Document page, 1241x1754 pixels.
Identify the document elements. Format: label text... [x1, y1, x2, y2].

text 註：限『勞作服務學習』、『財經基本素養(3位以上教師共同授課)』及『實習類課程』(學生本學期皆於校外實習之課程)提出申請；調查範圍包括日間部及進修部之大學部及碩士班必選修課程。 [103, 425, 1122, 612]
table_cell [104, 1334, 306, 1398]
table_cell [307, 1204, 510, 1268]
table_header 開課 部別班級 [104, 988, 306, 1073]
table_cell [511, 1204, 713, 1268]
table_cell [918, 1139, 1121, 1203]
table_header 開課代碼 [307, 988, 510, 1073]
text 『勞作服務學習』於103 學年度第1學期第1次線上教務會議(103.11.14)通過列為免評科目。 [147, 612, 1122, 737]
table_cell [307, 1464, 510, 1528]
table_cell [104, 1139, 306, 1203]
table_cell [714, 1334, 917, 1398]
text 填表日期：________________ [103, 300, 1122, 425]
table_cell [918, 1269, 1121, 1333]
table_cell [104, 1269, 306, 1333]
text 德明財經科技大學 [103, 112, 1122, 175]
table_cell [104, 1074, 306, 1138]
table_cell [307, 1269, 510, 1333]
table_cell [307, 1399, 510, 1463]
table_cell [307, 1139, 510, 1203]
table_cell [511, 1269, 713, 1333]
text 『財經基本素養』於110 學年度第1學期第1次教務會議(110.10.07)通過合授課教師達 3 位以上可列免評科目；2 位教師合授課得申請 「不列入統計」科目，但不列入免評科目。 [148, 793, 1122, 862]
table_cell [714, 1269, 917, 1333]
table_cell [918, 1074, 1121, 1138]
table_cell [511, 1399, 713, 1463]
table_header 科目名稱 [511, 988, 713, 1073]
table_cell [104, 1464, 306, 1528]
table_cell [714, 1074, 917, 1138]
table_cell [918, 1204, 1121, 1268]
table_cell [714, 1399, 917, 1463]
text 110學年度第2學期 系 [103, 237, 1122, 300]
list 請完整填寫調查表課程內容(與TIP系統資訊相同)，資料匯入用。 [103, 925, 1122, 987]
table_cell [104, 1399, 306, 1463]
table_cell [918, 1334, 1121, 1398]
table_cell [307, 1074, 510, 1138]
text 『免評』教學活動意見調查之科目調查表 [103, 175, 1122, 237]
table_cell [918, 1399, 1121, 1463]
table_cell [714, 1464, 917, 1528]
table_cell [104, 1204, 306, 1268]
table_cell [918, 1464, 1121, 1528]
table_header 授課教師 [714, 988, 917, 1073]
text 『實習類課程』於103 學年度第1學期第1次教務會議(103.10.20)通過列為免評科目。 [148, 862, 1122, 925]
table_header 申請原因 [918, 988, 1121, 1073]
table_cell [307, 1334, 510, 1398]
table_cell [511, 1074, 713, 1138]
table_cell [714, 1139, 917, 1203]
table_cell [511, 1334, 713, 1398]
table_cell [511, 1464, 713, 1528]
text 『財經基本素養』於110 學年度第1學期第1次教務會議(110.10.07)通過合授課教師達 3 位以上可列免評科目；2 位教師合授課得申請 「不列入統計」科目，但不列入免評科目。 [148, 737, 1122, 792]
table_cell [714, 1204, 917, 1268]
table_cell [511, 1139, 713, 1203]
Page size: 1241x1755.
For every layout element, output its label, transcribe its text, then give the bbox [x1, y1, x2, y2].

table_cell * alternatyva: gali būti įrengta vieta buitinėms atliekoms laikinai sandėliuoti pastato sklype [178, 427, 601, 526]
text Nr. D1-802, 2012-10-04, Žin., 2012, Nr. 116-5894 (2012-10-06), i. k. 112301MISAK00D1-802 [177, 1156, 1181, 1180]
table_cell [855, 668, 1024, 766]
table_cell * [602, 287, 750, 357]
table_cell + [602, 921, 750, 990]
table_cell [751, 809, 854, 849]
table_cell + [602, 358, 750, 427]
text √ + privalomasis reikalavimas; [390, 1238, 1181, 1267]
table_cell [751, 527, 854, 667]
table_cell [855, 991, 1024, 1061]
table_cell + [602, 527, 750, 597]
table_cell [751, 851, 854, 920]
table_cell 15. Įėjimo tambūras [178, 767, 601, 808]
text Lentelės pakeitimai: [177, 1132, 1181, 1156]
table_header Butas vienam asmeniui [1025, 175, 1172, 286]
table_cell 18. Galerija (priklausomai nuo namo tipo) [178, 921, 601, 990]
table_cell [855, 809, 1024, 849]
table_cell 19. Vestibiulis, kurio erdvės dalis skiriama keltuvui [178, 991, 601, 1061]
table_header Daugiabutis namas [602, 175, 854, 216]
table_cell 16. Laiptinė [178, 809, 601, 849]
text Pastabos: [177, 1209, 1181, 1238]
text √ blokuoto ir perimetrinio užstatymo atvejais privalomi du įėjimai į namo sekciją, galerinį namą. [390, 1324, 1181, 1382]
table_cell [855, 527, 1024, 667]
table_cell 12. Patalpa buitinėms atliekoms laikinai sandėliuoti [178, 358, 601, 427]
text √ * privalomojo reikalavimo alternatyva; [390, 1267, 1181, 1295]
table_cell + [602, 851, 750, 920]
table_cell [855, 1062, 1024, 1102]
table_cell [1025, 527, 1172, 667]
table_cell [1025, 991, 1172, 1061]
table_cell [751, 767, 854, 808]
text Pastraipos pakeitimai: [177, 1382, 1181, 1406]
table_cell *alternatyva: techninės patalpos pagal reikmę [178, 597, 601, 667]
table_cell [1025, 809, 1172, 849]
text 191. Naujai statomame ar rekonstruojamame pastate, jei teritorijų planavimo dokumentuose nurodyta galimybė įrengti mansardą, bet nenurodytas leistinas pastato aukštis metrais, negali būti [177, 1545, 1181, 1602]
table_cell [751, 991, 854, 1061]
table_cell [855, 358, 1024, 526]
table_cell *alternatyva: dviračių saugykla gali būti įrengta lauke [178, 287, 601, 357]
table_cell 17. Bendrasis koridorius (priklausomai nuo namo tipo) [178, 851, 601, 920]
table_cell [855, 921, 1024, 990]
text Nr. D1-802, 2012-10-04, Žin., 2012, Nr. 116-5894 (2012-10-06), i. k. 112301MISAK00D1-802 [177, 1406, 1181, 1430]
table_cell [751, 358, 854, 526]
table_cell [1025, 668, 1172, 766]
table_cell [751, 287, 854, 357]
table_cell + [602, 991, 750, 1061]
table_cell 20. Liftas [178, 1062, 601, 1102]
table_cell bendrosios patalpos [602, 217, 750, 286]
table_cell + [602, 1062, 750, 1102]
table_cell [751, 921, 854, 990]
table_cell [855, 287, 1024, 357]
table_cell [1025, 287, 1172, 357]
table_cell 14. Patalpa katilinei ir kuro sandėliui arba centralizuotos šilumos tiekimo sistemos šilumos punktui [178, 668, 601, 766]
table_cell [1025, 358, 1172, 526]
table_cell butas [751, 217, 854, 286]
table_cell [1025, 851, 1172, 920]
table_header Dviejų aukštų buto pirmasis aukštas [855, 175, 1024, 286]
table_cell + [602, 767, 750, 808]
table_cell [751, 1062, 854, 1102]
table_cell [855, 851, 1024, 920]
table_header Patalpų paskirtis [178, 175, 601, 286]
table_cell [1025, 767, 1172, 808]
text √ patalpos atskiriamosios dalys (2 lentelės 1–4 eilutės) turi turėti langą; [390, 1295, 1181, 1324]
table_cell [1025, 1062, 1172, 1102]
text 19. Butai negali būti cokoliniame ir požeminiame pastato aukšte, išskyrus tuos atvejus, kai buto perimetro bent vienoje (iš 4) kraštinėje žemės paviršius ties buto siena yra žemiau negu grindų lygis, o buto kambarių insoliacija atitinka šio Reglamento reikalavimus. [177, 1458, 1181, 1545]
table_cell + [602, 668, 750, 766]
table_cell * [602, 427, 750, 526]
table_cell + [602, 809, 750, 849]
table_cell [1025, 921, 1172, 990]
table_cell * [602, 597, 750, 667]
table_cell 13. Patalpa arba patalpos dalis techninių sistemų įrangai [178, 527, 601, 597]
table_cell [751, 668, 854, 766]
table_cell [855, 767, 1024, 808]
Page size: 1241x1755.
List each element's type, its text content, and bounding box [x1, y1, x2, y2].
********
Extract the data above from its first line through the line that contains "Identify the document", and repeat those lines exactly.

**Response:**
Document page, 1241x1754 pixels.
Identify the document elements. Format: label text... [x1, y1, x2, y2].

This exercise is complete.